▸ Teks untuk Dianalisis
· · · · ·
Spitfire Funds mulai populer dan didukung penuh oleh Lord Beaverbrook yang menjabat Ministry of Aircraft Production pada tahun 1940. Merupakan konsep sejenis war bond untuk membantu memproduksi peralatan perang sekaligus sebagai perwujudan keikutsertaan masyarakat Inggris dalam menghadapi Perang Dunia II.
Walaupun mengambil nama Spitfire tapi sumbangan ini tidak hanya untuk membeli pesawat tipe itu saja. Diambil nama Spitfire karena dianggap salah satu pesawat tempur paling modern saat itu dan terkenal.
Satu Supermarine Spitfire (atau pesawat tempur bermesin tunggal lainnya) dihargai sebesar 5000 poundsterling, harga teoritis karena ongkos produksi bisa lebih tinggi atau lebih rendah. Sumbangan bisa dilakukan oleh perseorangan, organisasi, perkumpulan, bahkan komunitas masyarakat. Sebagai imbal balik, para penyumbang berhak membubuhkan namanya di badan Spitfire. Tidak hanya di Inggris, penggalangan dana dilakukan di negara-negara Persekmakmuran Inggris. Bahkan ada dana yang mencukupi sampai satu skuadron sehingga skuadron itu diberi nama kehormatan berdasarkan negara atau distrik penyumbangnya.
· · · · ·
▸ Data yang Diberikan

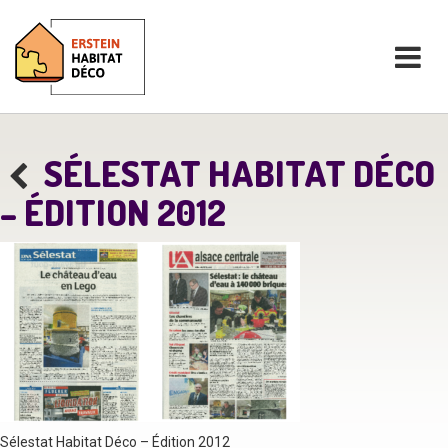
SÉLESTAT HABITAT DÉCO
– ÉDITION 2012
Sélestat Habitat Déco – Édition 2012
· · · · ·
▸ Petunjuk
Tolong tentukan apakah tiap pernyataan di bawah ini sesuai dengan teks tentang Spitfire Funds, lalu jawab ya atau tidak dan kutip kata-kata teks yang menentukannya.
1. Harga satu Supermarine Spitfire ditetapkan sebesar 5000 poundsterling.
2. Sumbangan Spitfire Funds hanya dipakai untuk membeli pesawat tipe Spitfire.
3. Penyumbang berhak membubuhkan namanya di badan Spitfire.

▸ Penyelesaian Soal
1. Ya: "Satu Supermarine Spitfire (atau pesawat tempur bermesin tunggal lainnya) dihargai sebesar 5000 poundsterling"
2. Tidak: "Walaupun mengambil nama Spitfire tapi sumbangan ini tidak hanya untuk membeli pesawat tipe itu saja."
3. Ya: "Sebagai imbal balik, para penyumbang berhak membubuhkan namanya di badan Spitfire."